*EXTRAIT À LIRE*
L'analyse consacrée au film de Nadine Labaki, Capharnaüm, propose aux spectateurs et spectatrices du film une approche de type philosophique des questions que ce film peut soulever..

Le film en quelques mots

Un enfant de douze ans emprisonné pour une agression au couteau décide de poursuivre ses parents devant un tribunal pour « l'avoir mis au monde » ! Cette accusation improbable sera l'occasion pour la cinéaste libanaise Nadine Labaki de retracer le parcours d'un gamin qui a grandi dans un quartier pauvre de Beyrouth et qui a dû apprendre à se débrouiller au milieu de l'exploitation et des violences multiples des adultes qui l'entourent. Au cours de son périple, il va notamment rencontrer une jeune Éthiopienne sans-papiers, obligée de travailler au noir et sous la menace constante d'une expulsion. L'un et l'autre vont partager pendant quelques jours un destin commun.

Capharnaüm décrit ainsi la misère des laissés-pour-compte au Moyen-Orient, obligés de survivre dans les conditions les plus précaires. Mais c'est surtout un grand film romanesque qui pourrait être la version actuelle des Misérables. Loin de s'enfermer dans la description de la misère, le film est en effet habité d'un souffle épique, celui qui anime ce gamin en révolte contre l'injustice du monde.

Un film à débattre

Capharnaüm de Nadine Labaki peut être vu de façon réaliste comme la description — vraie ou fausse… — d'une famille pauvre à Beyrouth. C'est aussi un film d'aventures — même si elles sont dramatiques — qui nous montre un personnage, le jeune Zain, en prise avec des événements difficiles qui le dépassent mais qu'il parviendra heureusement à surmonter. Mais c'est également un film qui pose question à travers ce procès que Zain intente à ses propres parents et dont on ne verra d'ailleurs pas l'issue : l'enfant a-t-il gagné son procès et a-t-il pu interdire à ses parents d'avoir d'autres enfants dont ils sont incapables de s'occuper convenablement ? Et que faut-il penser d'un tel procès ? Est-ce légitime ? A-t-il véritablement un sens ? Pourrait-il se répéter dans d'autres circonstances ?

Capharnaüm pose donc question mais laisse aux spectateurs le soin de répondre. C'est une telle réflexion que l'on propose à présent de mener avec les spectateurs dans le cadre de ce qu'on peut appeler un dialogue ou un débat philosophique[1]. L'on suppose ici que la majorité des spectateurs n'ont pas l'habitude de ce type de réflexion, notamment lorsqu'elle est appliquée à cet objet spécifique qu'est le cinéma.

*CONTENU DES DONNÉES*

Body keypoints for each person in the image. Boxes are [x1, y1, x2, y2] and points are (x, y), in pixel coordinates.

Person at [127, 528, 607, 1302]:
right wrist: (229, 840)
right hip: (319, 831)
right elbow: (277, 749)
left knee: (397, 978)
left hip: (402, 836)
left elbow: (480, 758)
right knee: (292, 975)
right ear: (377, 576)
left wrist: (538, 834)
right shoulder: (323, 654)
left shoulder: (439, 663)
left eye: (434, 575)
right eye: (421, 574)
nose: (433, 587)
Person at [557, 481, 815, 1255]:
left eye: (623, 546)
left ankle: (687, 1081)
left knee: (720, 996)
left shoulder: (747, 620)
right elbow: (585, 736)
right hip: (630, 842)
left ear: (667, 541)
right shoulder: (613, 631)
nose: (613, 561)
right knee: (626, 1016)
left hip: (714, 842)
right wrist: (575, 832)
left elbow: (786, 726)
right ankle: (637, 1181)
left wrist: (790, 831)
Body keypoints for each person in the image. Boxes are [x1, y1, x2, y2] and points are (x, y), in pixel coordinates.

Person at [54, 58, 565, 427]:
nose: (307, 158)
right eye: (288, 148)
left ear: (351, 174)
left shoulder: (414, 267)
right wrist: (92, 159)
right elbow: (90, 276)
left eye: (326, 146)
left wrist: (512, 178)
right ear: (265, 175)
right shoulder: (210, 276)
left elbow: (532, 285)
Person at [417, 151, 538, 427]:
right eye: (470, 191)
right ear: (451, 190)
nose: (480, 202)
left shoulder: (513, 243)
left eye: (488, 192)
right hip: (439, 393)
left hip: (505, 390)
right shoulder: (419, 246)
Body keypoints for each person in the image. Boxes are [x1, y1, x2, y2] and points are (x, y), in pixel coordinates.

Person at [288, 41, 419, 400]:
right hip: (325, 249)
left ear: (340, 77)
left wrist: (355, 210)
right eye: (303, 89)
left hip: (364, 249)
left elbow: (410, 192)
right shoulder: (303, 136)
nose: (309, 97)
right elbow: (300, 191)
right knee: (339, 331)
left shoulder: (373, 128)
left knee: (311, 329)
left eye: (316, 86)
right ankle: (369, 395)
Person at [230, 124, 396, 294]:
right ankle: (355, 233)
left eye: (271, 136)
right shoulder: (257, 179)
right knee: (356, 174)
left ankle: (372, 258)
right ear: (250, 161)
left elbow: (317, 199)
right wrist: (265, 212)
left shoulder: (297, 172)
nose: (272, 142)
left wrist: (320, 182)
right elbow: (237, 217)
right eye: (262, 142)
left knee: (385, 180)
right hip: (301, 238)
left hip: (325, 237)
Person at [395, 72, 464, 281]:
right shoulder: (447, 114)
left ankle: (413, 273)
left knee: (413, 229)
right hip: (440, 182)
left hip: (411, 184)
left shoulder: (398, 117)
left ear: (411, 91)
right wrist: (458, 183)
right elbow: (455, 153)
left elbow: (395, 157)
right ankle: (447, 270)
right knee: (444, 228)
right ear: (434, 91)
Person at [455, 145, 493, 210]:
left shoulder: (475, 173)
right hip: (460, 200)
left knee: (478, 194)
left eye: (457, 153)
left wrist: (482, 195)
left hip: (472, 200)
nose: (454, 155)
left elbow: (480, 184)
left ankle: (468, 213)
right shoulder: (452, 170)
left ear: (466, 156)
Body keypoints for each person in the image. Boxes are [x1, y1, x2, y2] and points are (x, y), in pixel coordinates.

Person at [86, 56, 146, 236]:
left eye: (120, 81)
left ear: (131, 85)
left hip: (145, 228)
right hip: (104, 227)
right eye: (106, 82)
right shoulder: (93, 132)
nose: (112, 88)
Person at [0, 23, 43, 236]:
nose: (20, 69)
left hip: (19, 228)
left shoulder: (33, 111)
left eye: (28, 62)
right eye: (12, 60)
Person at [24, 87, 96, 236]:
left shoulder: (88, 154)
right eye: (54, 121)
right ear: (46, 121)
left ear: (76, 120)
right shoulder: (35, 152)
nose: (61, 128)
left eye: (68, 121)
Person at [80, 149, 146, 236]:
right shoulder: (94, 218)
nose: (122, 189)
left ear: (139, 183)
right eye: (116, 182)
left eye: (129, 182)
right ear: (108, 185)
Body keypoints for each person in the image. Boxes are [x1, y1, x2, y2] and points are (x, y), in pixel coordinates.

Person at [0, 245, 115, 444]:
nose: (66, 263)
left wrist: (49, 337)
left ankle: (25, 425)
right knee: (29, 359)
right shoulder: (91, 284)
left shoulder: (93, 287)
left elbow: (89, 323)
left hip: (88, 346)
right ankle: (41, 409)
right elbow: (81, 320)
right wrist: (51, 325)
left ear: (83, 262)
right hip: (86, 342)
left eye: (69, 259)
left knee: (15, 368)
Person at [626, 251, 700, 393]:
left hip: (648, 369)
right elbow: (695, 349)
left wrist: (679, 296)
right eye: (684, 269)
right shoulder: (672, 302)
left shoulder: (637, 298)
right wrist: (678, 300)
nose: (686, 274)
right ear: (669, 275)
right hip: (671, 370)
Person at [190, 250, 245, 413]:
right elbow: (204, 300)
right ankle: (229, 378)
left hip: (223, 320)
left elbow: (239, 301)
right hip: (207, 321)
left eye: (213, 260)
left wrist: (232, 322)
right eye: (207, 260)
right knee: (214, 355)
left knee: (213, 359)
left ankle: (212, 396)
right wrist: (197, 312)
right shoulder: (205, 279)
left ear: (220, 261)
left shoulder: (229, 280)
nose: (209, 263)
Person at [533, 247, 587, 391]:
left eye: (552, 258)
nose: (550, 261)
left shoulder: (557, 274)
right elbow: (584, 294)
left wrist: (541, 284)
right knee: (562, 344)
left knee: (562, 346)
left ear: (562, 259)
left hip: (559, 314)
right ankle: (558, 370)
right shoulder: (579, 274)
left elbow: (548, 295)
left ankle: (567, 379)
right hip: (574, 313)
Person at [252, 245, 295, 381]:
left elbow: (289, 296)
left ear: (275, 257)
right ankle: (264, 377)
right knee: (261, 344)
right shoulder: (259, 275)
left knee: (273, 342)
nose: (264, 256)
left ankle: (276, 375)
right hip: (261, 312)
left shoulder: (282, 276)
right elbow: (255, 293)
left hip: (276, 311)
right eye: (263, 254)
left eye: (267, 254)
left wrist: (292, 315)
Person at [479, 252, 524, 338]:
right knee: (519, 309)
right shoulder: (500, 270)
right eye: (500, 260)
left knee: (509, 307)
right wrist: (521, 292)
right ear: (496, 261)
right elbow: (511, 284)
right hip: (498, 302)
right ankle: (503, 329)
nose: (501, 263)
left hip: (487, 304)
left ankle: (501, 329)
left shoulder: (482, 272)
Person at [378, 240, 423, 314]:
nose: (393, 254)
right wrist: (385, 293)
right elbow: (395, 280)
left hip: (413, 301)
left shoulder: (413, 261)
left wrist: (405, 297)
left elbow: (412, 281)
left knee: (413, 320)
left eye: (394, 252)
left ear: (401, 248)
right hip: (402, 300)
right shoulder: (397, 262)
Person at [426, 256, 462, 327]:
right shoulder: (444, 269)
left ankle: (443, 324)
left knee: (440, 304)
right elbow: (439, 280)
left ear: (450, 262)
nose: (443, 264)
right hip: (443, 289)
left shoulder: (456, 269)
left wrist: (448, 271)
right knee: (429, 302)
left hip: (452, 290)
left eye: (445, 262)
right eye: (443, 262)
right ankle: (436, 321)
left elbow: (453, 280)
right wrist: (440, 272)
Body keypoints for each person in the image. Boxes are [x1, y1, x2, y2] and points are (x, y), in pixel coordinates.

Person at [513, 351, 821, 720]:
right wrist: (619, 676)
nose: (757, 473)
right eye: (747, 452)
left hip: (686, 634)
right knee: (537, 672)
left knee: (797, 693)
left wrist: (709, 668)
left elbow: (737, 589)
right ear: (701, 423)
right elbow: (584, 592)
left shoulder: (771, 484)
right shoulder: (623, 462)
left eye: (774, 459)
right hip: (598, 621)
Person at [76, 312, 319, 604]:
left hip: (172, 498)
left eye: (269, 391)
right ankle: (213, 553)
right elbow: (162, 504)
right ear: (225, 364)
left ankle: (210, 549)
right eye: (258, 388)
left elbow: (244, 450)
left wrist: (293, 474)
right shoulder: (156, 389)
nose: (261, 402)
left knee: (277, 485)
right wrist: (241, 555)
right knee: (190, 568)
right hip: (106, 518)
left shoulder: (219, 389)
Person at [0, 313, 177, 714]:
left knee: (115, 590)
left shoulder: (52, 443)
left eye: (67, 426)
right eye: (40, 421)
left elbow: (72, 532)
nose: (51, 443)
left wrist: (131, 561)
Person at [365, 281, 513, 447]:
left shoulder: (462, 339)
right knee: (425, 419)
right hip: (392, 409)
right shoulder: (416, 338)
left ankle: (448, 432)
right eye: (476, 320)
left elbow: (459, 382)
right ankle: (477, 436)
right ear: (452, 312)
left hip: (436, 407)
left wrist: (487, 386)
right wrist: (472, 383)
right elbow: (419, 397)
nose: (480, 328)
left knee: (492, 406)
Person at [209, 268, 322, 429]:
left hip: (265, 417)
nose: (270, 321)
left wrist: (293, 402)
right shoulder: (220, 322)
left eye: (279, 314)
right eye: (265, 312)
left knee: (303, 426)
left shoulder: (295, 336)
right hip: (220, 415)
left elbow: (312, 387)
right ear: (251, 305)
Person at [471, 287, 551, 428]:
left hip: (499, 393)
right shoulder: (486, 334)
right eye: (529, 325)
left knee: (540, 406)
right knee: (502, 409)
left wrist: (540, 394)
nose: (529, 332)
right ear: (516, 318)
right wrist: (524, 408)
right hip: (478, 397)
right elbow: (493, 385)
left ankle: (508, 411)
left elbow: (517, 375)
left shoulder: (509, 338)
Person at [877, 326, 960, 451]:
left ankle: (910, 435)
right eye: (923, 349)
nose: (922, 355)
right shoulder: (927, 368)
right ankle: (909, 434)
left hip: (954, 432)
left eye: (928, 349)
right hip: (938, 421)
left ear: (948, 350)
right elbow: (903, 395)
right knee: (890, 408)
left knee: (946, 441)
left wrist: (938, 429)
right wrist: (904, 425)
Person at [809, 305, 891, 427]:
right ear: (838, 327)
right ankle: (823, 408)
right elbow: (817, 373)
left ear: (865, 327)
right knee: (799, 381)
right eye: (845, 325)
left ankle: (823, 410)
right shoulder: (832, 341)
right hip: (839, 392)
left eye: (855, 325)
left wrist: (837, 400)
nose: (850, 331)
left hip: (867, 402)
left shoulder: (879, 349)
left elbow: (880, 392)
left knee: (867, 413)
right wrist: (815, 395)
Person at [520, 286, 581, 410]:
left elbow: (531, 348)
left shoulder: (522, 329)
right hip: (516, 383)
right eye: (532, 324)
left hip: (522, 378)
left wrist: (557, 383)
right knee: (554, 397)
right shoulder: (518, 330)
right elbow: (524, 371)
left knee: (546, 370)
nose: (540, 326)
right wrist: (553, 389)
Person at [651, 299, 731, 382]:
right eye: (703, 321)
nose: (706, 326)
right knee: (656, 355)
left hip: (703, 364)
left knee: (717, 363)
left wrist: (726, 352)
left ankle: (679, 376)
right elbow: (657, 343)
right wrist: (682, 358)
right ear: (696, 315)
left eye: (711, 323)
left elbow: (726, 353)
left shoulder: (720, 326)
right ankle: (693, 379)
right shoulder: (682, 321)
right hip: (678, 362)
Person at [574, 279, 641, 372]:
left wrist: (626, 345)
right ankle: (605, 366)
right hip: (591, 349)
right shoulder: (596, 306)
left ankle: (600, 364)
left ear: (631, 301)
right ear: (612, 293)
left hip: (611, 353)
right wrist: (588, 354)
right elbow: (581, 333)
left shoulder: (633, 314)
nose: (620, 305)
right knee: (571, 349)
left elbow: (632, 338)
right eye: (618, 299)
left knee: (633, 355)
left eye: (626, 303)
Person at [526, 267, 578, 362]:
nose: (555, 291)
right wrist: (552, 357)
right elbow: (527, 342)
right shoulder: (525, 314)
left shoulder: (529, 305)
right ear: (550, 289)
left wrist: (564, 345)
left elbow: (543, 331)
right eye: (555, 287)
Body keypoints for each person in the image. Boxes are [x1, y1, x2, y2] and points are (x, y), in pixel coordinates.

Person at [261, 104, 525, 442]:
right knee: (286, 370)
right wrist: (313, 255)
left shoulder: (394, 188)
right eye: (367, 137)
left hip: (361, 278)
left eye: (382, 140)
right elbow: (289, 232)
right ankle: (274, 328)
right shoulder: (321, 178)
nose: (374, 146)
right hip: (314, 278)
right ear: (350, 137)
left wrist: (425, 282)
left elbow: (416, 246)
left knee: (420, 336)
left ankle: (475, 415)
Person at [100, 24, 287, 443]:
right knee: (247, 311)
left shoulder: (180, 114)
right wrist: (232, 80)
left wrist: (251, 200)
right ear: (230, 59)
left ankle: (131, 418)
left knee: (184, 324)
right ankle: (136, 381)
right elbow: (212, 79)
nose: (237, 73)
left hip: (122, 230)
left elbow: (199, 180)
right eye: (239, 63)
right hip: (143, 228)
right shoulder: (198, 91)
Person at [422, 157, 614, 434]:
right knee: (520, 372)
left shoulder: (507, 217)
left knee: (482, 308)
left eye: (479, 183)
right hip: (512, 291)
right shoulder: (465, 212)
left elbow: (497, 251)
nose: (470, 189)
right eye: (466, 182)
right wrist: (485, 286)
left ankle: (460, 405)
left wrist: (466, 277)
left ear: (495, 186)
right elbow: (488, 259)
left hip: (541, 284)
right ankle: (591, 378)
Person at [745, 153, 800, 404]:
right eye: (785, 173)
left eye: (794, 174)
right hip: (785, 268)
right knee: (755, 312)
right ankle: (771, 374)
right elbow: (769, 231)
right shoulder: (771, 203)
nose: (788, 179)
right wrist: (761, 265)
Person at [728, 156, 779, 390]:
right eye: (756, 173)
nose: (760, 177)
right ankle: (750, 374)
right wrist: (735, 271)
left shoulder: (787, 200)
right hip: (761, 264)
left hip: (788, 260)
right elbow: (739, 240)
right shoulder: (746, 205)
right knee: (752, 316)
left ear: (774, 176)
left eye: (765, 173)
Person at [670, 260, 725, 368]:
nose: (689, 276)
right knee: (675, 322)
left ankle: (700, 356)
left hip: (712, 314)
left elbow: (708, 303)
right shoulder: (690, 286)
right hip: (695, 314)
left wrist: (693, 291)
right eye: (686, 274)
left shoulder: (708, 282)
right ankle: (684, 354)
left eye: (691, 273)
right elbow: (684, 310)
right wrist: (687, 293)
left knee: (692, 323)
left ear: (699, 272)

*CONSIGNES*
[1] Dans l'extrait sur Capharnaüm, relevez les différentes façons de voir le film qu'énumère le premier paragraphe de la partie « Un film à débattre ».
[2] Poursuivez, s'il vous plaît, l'extrait sur Capharnaüm à partir de sa dernière phrase, en une ou deux courtes sections.

*RÉPONSES ATTENDUES*
[1]
- Une description réaliste, vraie ou fausse, d'une famille pauvre à Beyrouth
- Un film d'aventures, même dramatiques, qui montre le jeune Zain aux prises avec des événements difficiles qui le dépassent mais qu'il parviendra à surmonter
- Un film qui pose question à travers le procès que Zain intente à ses propres parents

[2]
Objectifs

  • Problématiser les questions posées implicitement par le film
  • Argumenter une thèse ou une interprétation
  • Mener une réflexion construite qui tienne compte du propos même du film

Analyse

L'on propose de partir ici quelques questions qui devraient susciter la réflexion mais aussi le débat.

  • Peut-on intenter un procès à ses parents pour nous avoir mis au monde, comme le pense Zain ? [1]
  • Peut-on interdire à des adultes d'avoir des enfants ? [2]
  • Peut-on déterminer ce que cela signifie être un bon parent (ou au contraire un mauvais) ? Y a-t-il des choses indispensables à donner ou à assurer aux enfants ? Quoi en particulier ? [3]
  • Peut-on affirmer que les parents de Zain sont de mauvais parents, coupables de mauvais traitements, ou bien la responsabilité est-elle partagée avec d'autres, notamment la société environnante qui ne leur apporte aucune aide ni aucun soutien ? [4]
  • Peut-on expliquer le comportement des parents de Zain ou doit-on seulement reconnaître que ce sont des personnes mauvaises ou méchantes ? [5]
  • Quel rôle les médias peuvent-ils jouer dans l'établissement de la Justice ? [6]

On trouvera ci-dessous des développements possibles de quelques-unes de ces problématiques, celles numérotées 1, 2 et 5[2].

Des parents coupables ? [1]

Peut-on reprocher à nos parents notre propre naissance si nous estimons en particulier que notre existence est mauvaise ?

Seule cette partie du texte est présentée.